It would have been better if these styles were tied to achievements instead. Something along the lines of:
"Dolmen Demolition - Destroy 10 Dark Anchors during the Jubilee Event" reward: Staff of Worms style
for this and Antiquity leads it should be no less than 80% leads that require a dungeon boss kill should be like 95% or should scale based on how many leads you already have for that particular mythic or item making it progressively easier to get said leads.
TheMessengerOfDeath wrote: »The grind is the problem because there is nothing creative about doing a single thing repeatedly. That is unnecessary grind that could’ve instead been some engaging content.
People would’ve been happy with this instead
challenge 1 Kill all world bosses on morrowind
Challenge 2 complete all geysers in summer set
Challenge 3 Fish in 10 fishing holes or fish in 10 different zones.
You know do actual content and get rewards instead of this bs.
These 5 style pages should have been rewards for completing a quest line of some sort which would have been a good way to introduce people to the lore behind each item. That would have been fun and engaging, but instead ZOS would rather have players grind the most unimaginably dull and repetitive content for countless hours. There is quite literally nothing fun about trying to "earn" these style pages and is something that ZOS should be ashamed of.
Blood_again wrote: »The only thing I have to add.
The real drop rate usually doesn't work as "50 attempts is fair to get the reward". It works as "you have 2% probability that item drops on each attempt".
It these terms there is always a probability of M successfull drops of N attempts.
For example, according to binomial formula: for 2% probability of single drop there is ~36% of 0 success after 50 attempts.
Even for 10% of single drop there is still 0.5% of 0 success after 50 attempts. That means 5 players of 1000 won't get their drop after their fair 50 kills with this rate.
That's how unfair the fair probability works.
This problem is solvable by making the item tradeable or available at Impressario.
Another way is changing the algorithm with triggering drop after some attempts whatever rate it is.
But the classical drop by rate will make some % of players unhappy anyway. Sorry.
Most of the times droprates are used because the designer wants to make players play a piece of content for a minimum amount time. They don't just want the player to do it once and never come back. Fair enough.

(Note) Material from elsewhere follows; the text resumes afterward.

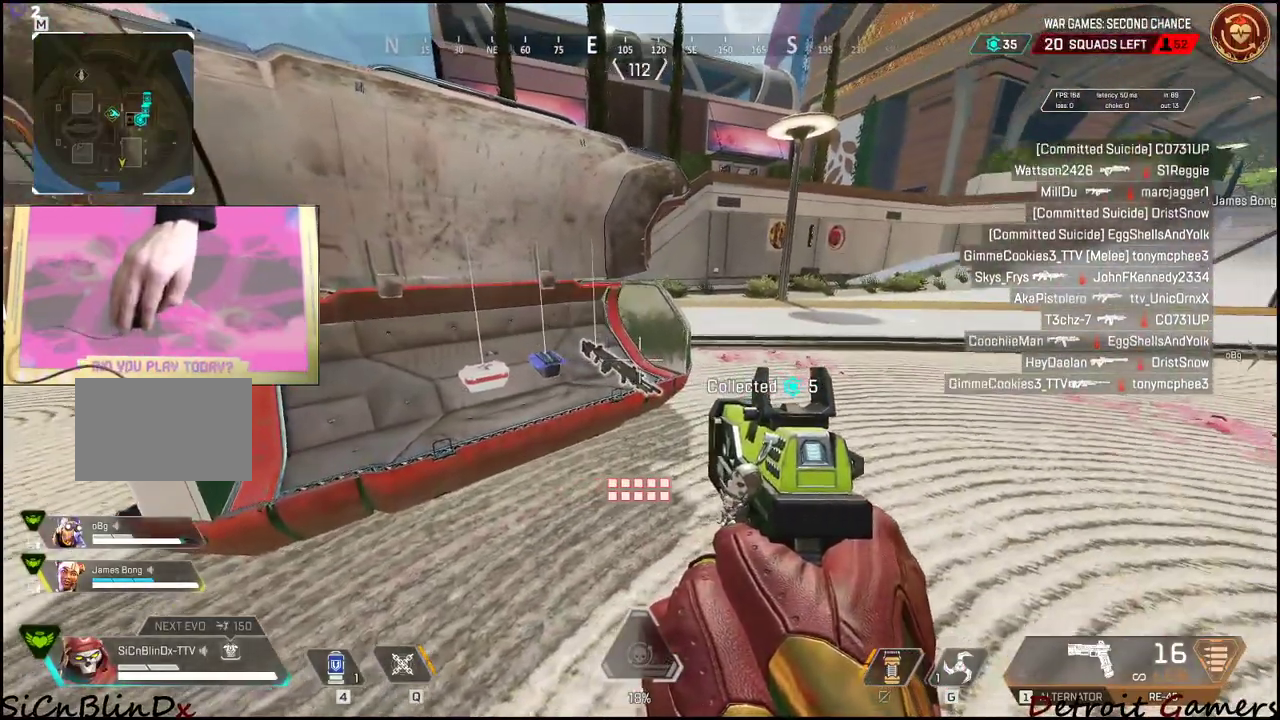
{"keys": ["e"], "mouse": [], "events": [[100, "w", "down"], [317, "e", "up"], [367, "e", "down"], [417, "w", "up"]]}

But if you solve that problem with a simple drop rate you get many players who get the item way too early, not playing your content as much as you want to, and you get many players who don't get the item at all, becoming very frustrated. Both of these outcomes are not good.
Imho the far better design choice here would be a more catered solution, where you pick a desired number of event completions N, and then add a variance to that number and minimum and maximum cutoffs.

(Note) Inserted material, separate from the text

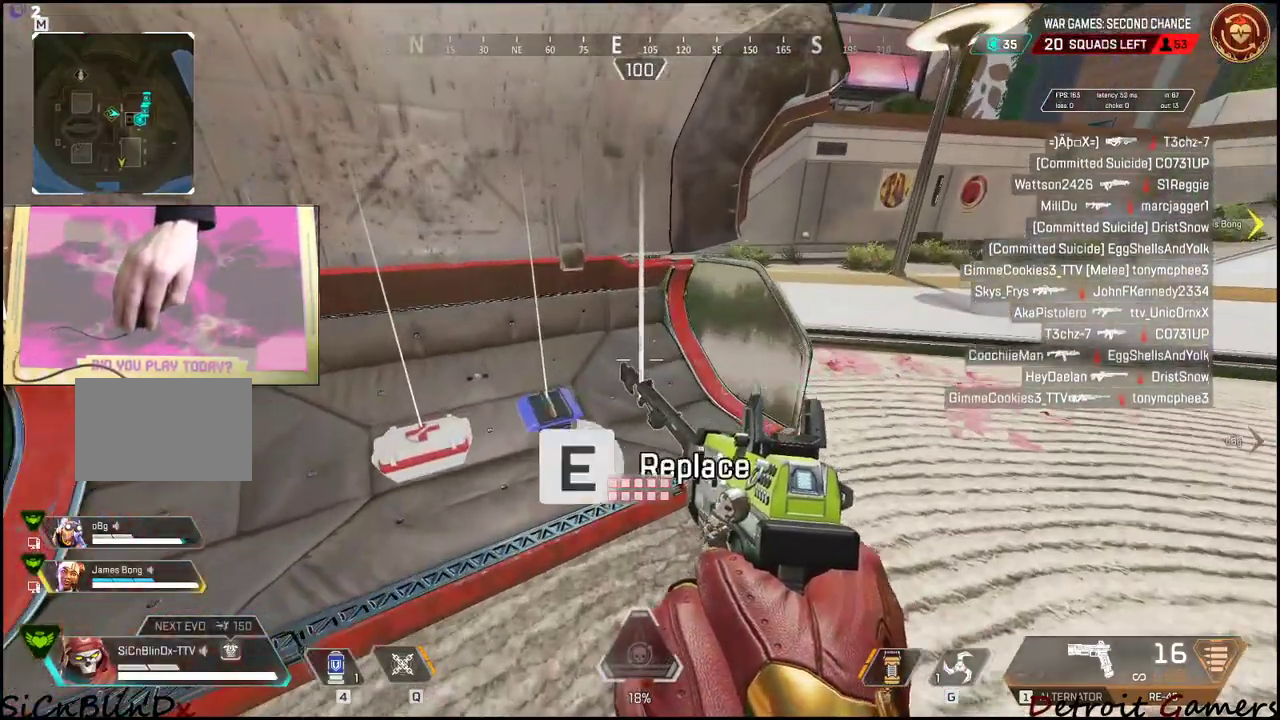
{"keys": ["e"], "mouse": [], "events": [[184, "s", "down"], [234, "e", "up"], [284, "e", "down"], [334, "s", "up"], [384, "e", "up"], [434, "e", "down"]]}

- Let's say you set the desired number to 35 kills. So that most players will get it around 35 kills.
- Then you add a minimum number to it, like 10. So that at 10 kills a player starts becoming eligible for the drop. This means some players will get lucky and get it after 10 or 15 kills. But they still have to do it at least 10 times.
- Then you add a maximum number to it - often dubbed a "pity timer" in game development, like 50. This means at 50 kills a player gets a guaranteed drop if they haven't gotten one yet. This removes this massive frustration for players who have gotten very unlucky and adds long-term motivation for everyone, because everyone knows its guaranteed to drop at some point.
Blood_again wrote: »
I totally agree that plain rate system makes players frustrated. It should be modified/compensated in some way.
While I love your idea of improvement, I guess that technical implementation of all these simple counters for every rare item per player would be overkill. Though it is probably doable for some small group of items, I think players would ask this system applied to more and more item types the day it is published.
Could you elaborate why you think my suggestion would be challenging to implement?
I work in software development myself, now as an executive, but I have worked as a developer in the beginning of my career. I am a professional, so to speak. But as I am always eager to learn I am willing to stay open minded as it's always possible to overlook something. Maybe you have some insight that I don't have.
Strictly speaking of course it's more complex to build a system that takes player data into account when calculating the drop. But by today's data processing standards this isn't hard or expensive to do.